TEXTO DE LEITURA

***

Os caminhoneiros frearam o país. Bruscamente. O desastre foi inevitável. O engavetamento em que todo o Brasil se meteu resultou em avarias ainda não precisamente avaliadas.Para muitos, no entanto, pareceu à primeira vista ser a oportunidade de o país retomar a rota da qual se desviou por força do golpe dos corruptos de 2016. Para outros, a chance de darmos ré até, pelo menos, o ano de 1964, com alguns militares mais afoitos já acenando com as baionetas pelo retrovisor.
O fato é que o país foi tomado de um misto de desespero e esperança – um e outra em doses excessivas. O que se viu, no entanto, foi uma sucessão de fatos hilários, que já descrevi na crônica “Febeapá Número 3” (publicada apenas no Facebook, nesta mesma página “Crônicas & Agudas”), um verdadeiro “festival de besteiras que assolam o país”, cuja sigla (“Febeapá”) dá nome a duas obras de Stanislaw Ponte Preta, pseudônimo do jornalista carioca Sérgio Porto, publicadas nos anos 70.

***

DADOS PARA ANÁLISE
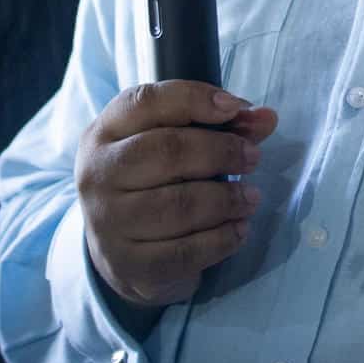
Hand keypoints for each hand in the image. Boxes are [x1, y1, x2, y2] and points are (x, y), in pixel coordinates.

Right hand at [74, 80, 278, 310]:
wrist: (119, 250)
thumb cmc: (153, 180)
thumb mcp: (173, 142)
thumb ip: (221, 125)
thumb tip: (265, 118)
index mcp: (105, 133)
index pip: (146, 102)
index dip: (196, 99)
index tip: (235, 108)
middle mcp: (98, 174)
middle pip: (167, 151)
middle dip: (221, 151)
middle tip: (253, 157)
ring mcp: (108, 222)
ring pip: (179, 205)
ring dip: (226, 198)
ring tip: (250, 197)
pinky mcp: (129, 264)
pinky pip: (185, 251)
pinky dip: (222, 238)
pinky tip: (239, 229)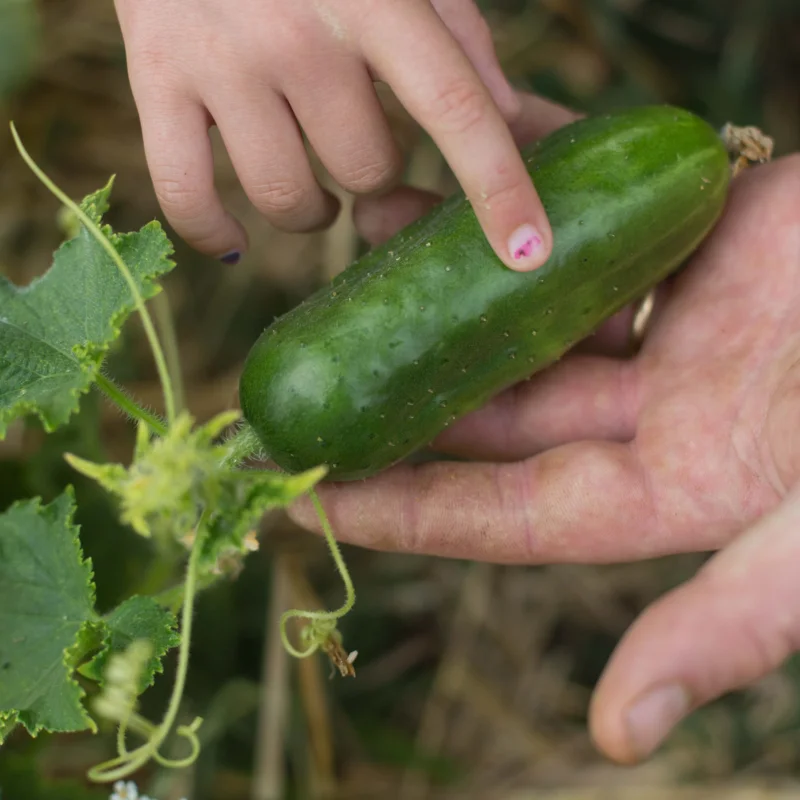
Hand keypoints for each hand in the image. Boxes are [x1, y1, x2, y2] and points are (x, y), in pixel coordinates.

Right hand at [114, 0, 551, 269]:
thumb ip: (458, 36)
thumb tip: (510, 117)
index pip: (455, 108)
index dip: (499, 189)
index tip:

***

REQUISITOS DO EXERCÍCIO
(a) De acordo com o texto sobre os caminhoneiros, Stanislaw Ponte Preta é pseudônimo de quem?
(b) Resuma o texto sobre os caminhoneiros em duas frases.
(c) Prossiga com o texto sobre os caminhoneiros a partir do trecho em que ele se encerra.

RESPOSTAS POR TAREFA
(a) Do jornalista carioca Sérgio Porto.

(b) Os caminhoneiros frearam o país bruscamente, e uns viram nisso a oportunidade de retomar a rota desviada pelo golpe de 2016, enquanto outros viram a chance de recuar até 1964. O país foi tomado de desespero e esperança em doses excessivas, mas o que se viu foi uma sucessão de fatos hilários, um verdadeiro festival de besteiras.

(c)
A manifestação dos caminhoneiros, por exemplo, jamais seria tolerada por um governo de militares. Seria reprimida duramente pelas forças policiais.
É um contrassenso manifestantes, que parecem prezar pelo direito de expressão, reivindicarem intervenção militar. É algo tão surreal como um liberto clamar para ser escravizado, um pássaro implorar para que lhe cortem as asas, um leão pedir de joelhos para que o enjaulem num zoológico, um homem livre rogar que o mantenham encarcerado.
Uma pessoa querida me enviou um vídeo em que um ator com cara de tiozão reaça bradava contra a classe política, contra suas “mordomias”, e convocava para um grande ato na avenida Paulista em favor dos caminhoneiros, coisa de “um milhão de pessoas”. Entusiasmada, ela dizia que deveríamos compartilhar o vídeo ao máximo.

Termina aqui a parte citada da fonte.